Publico, no primeiro número de 2015 da Visão, um número que já se encontra disponível, uma reflexão sobre África, usando a Nigéria como prisma e espelho de análise. Na verdade, o bom e o mau que se vive nesse país e as perspectivas para o ano que agora começa são uma excelente amostra dos problemas e das oportunidades que existem, neste momento, no continente africano.

Eis o meu texto:

 

África 2015: a Nigéria como espelho

Victor Ângelo

 

            Olhar em frente é um exercício arriscado, sobretudo nestes tempos de grandes incertezas, de sobressaltos inesperados e quando os problemas são muitos e variados. No entanto, se me perguntassem que país africano deveria estar no topo da agenda da comunidade internacional em 2015, responderia sem hesitações: a Nigéria. Haveria certamente outros candidatos, por motivos evidentes, estados do Sahel e da África Central, ou ainda o tripé do Ébola – Guiné-Conacri, Libéria e Serra Leoa –, sem esquecer o Sudão do Sul, a Somália, ou mesmo o Zimbabué do eterno Robert Mugabe.

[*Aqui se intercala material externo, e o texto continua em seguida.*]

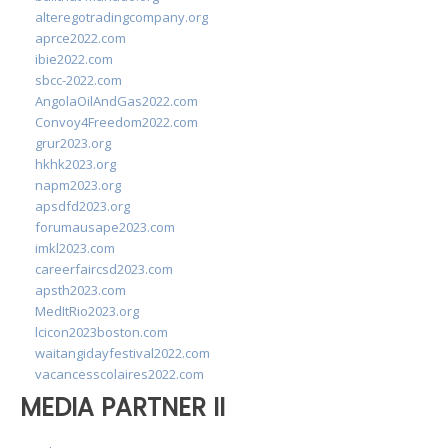
alteregotradingcompany.org
aprce2022.com
ibie2022.com
sbcc-2022.com
AngolaOilAndGas2022.com
Convoy4Freedom2022.com
grur2023.org
hkhk2023.org
napm2023.org
apsdfd2023.org
forumausape2023.com
imkl2023.com
careerfaircsd2023.com
apsth2023.com
MedItRio2023.org
lcicon2023boston.com
waitangidayfestival2022.com
vacancesscolaires2022.com
MEDIA PARTNER II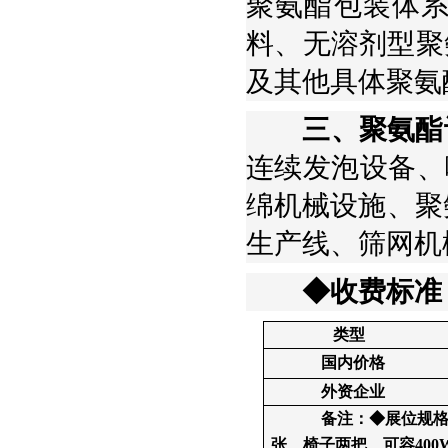
聚氨酯包装体系
料、无溶剂型聚
及其他具体聚氨
三、聚氨酯
连续发泡设备、
绵机械设施、聚
生产线、筛网机
◆收费标准
类型
国内价格
外资企业
备注：◆展位规格：
张、椅子两把、可容400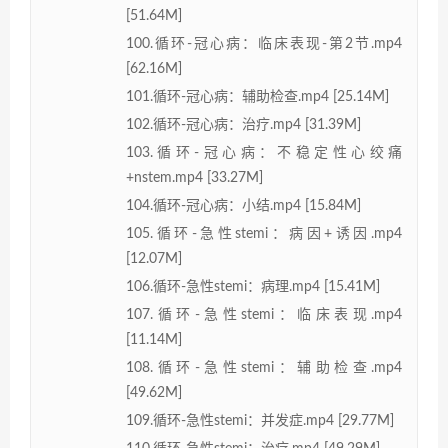
[51.64M]
100.循环-冠心病：临床表现-第2节.mp4
[62.16M]
101.循环-冠心病：辅助检查.mp4 [25.14M]
102.循环-冠心病：治疗.mp4 [31.39M]
103.循环-冠心病：不稳定性心绞痛
+nstem.mp4 [33.27M]
104.循环-冠心病：小结.mp4 [15.84M]
105.循环-急性stemi：病因+诱因.mp4
[12.07M]
106.循环-急性stemi：病理.mp4 [15.41M]
107.循环-急性stemi：临床表现.mp4
[11.14M]
108.循环-急性stemi：辅助检查.mp4
[49.62M]
109.循环-急性stemi：并发症.mp4 [29.77M]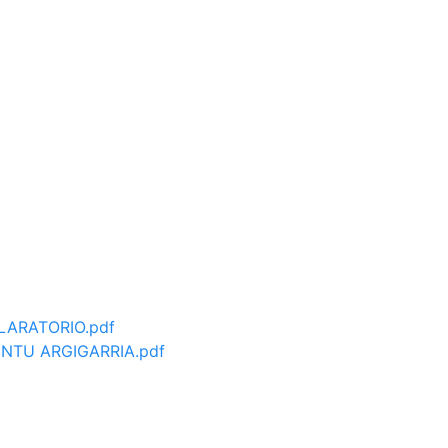
ARATORIO.pdf
NTU ARGIGARRIA.pdf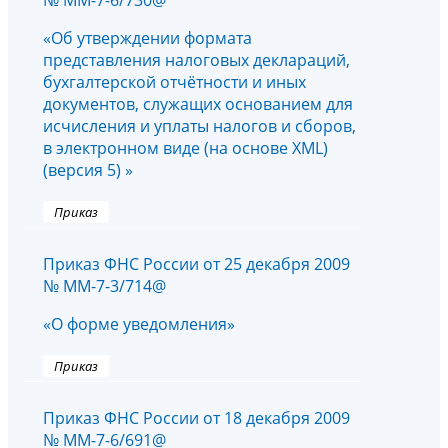
№ ММ-7-6/730@
«Об утверждении формата
представления налоговых деклараций,
бухгалтерской отчётности и иных
документов, служащих основанием для
исчисления и уплаты налогов и сборов,
в электронном виде (на основе XML)
(версия 5) »
Приказ
Приказ ФНС России от 25 декабря 2009
№ ММ-7-3/714@
«О форме уведомления»
Приказ
Приказ ФНС России от 18 декабря 2009
№ ММ-7-6/691@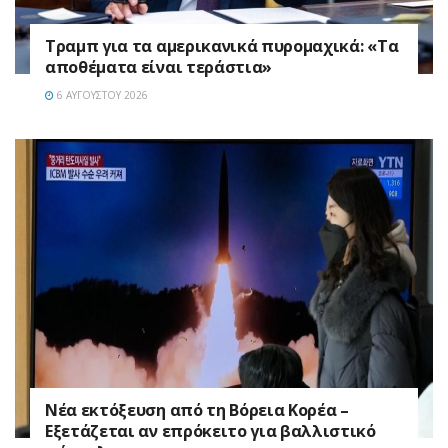
Τραμπ για τα αμερικανικά πυρομαχικά: «Τα
αποθέματα είναι τεράστια»
6 ΑΥΓΟΎΣΤΟΥ 2026
Νέα εκτόξευση από τη Βόρεια Κορέα –
Εξετάζεται αν επρόκειτο για βαλλιστικό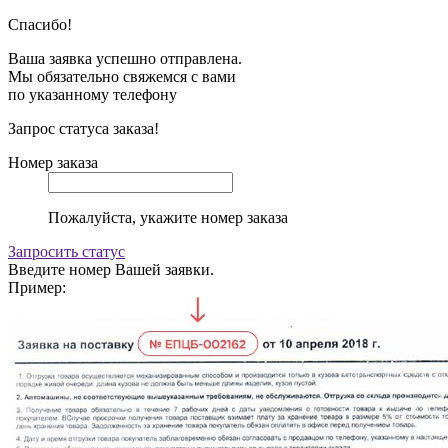
Спасибо!
Ваша заявка успешно отправлена.
Мы обязательно свяжемся с вами
по указанному телефону
Запрос статуса заказа!
Номер заказа
Пожалуйста, укажите номер заказа
Запросить статус
Введите номер Вашей заявки.
Пример: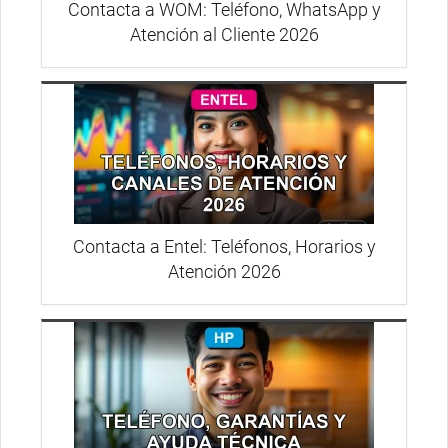
Contacta a WOM: Teléfono, WhatsApp y
Atención al Cliente 2026
Contacta a Entel: Teléfonos, Horarios y
Atención 2026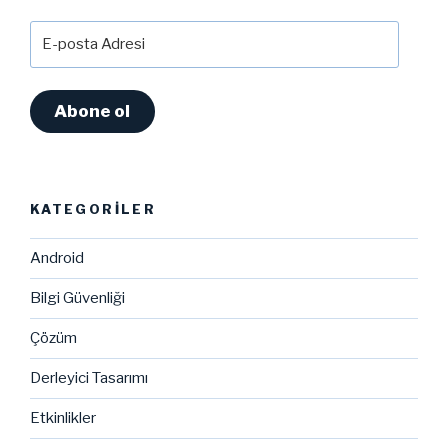
E-
posta
Adresi
Abone ol
KATEGORILER
Android
Bilgi Güvenliği
Çözüm
Derleyici Tasarımı
Etkinlikler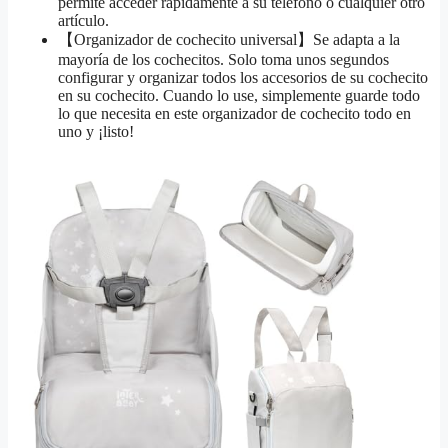
permite acceder rápidamente a su teléfono o cualquier otro
artículo.
【Organizador de cochecito universal】Se adapta a la
mayoría de los cochecitos. Solo toma unos segundos
configurar y organizar todos los accesorios de su cochecito
en su cochecito. Cuando lo use, simplemente guarde todo
lo que necesita en este organizador de cochecito todo en
uno y ¡listo!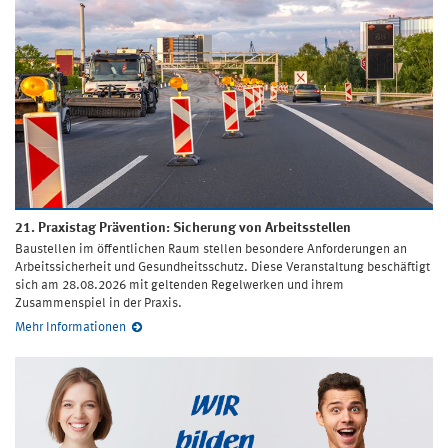
21. Praxistag Prävention: Sicherung von Arbeitsstellen
Baustellen im öffentlichen Raum stellen besondere Anforderungen an
Arbeitssicherheit und Gesundheitsschutz. Diese Veranstaltung beschäftigt
sich am 28.08.2026 mit geltenden Regelwerken und ihrem
Zusammenspiel in der Praxis.
Mehr Informationen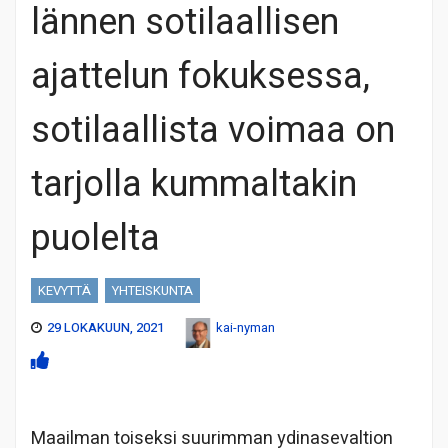
lännen sotilaallisen
ajattelun fokuksessa,
sotilaallista voimaa on
tarjolla kummaltakin
puolelta
KEVYTTÄ
YHTEISKUNTA
29 LOKAKUUN, 2021
kai-nyman
Maailman toiseksi suurimman ydinasevaltion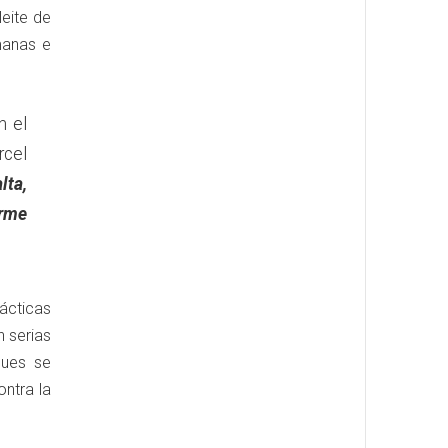
leite de
manas e
n el
rcel
lta,
irme
rácticas
n serias
pues se
ntra la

Mas a Nigéria sobressai claramente, em termos das preocupações, dos riscos e do que deverão ser as prioridades para o ano que agora começa.

            Para começar, é o país mais populoso de África, com um total estimado de 173 milhões de habitantes. Tem, além disso, uma dinâmica demográfica excecional, que retrata de modo acentuado o que se passa em África. Segundo as Nações Unidas, os nigerianos deverão ser 440 milhões em 2050 e à volta de 913 milhões no final deste século. A Nigéria será assim, após a Índia e a China, a terceira nação mundial, em número de pessoas. Por detrás destes dados, está uma população extremamente jovem, urbana, cheia de vida e, na grande maioria dos casos, sem emprego para além da sobrevivência que as ruas e as atividades informais, tantas vezes fora da lei, permitem.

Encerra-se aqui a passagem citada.